Mutation of the brain-specific L-proline transporter (SLC6A7) in infantile-onset hyperkinesia with epilepsy and neurodevelopmental delay

ABSTRACT
Many of the solute carrier family 6 (SLC6) transporters have fundamental roles in neurotransmitter homeostasis within the central nervous system. This is clearly exemplified in human disease, where loss-of-function mutations in genes encoding specific SLC6 proteins lead to severe, early onset neurological disorders. We report the identification of a homozygous missense mutation (G396S) in the brain-specific L-proline transporter gene, SLC6A7, in children with severely delayed neurodevelopment and a hyperkinetic movement disorder. The L-proline transporter (PROT) is exclusively expressed in the brain, specifically in a subpopulation of glutamatergic neurons, where it regulates the reuptake of L-proline into presynaptic terminals. Structural homology modelling predicts that G396S negatively impacts substrate recognition and stabilisation of unwound transmembrane helices.
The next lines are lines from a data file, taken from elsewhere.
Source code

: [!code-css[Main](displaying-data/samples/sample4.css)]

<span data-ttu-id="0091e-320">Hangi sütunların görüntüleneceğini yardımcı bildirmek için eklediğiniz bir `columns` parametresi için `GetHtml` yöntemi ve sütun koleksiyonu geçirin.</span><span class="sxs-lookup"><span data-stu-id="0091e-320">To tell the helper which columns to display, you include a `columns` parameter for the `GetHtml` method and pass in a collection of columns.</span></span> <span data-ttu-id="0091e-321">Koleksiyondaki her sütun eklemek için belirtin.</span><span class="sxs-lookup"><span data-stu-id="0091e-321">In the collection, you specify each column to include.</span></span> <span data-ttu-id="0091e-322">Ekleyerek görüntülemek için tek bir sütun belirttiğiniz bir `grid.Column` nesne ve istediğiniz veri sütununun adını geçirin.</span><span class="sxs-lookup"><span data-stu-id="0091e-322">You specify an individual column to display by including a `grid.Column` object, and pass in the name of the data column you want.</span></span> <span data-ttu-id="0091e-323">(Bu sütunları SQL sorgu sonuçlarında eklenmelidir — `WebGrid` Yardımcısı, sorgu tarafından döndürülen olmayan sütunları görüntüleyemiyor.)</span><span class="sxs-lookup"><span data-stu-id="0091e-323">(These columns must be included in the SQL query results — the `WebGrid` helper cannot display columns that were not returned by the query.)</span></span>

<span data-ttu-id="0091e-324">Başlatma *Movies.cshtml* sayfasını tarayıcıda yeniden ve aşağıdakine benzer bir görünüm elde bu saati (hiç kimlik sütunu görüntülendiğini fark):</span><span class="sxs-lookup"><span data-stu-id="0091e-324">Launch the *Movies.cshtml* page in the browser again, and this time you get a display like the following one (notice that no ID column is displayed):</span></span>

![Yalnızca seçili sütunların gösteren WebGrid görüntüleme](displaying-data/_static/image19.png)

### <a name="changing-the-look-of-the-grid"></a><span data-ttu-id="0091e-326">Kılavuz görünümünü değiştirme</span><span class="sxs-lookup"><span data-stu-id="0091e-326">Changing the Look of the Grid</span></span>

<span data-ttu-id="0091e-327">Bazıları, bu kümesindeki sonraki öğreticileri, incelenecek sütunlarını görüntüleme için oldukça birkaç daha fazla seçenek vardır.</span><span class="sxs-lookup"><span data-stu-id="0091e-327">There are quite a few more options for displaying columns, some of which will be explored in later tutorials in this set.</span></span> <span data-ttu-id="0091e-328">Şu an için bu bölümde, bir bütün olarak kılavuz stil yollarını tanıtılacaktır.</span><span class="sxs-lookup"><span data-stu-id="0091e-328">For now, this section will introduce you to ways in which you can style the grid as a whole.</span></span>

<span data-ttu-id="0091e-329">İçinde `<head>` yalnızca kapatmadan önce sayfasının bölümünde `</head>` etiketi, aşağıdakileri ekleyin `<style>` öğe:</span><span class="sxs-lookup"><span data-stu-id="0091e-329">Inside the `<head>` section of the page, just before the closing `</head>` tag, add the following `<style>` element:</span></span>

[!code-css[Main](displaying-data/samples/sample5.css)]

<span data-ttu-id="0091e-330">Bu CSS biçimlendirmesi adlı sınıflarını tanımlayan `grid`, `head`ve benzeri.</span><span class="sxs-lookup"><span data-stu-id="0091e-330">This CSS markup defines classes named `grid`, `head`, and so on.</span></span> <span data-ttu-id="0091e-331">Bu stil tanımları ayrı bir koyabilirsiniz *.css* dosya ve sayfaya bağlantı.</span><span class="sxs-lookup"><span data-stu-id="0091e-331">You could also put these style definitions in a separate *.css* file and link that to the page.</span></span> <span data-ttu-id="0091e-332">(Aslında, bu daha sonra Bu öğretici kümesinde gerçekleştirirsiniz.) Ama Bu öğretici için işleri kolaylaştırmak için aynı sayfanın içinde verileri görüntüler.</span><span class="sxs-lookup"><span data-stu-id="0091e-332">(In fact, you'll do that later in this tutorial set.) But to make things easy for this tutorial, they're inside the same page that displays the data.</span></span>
In comparison to wild-type PROT, the G396S mutant shows reduced cell-surface expression of the mature transporter with subsequent decrease in proline transport activity. Morpholino knockdown of slc6a7 in zebrafish also results in severe developmental delay and fragile motor neuron morphology. Our findings highlight a new neurological syndrome associated with SLC6A7 defects and underline a significant role for PROT in normal human neurodevelopment.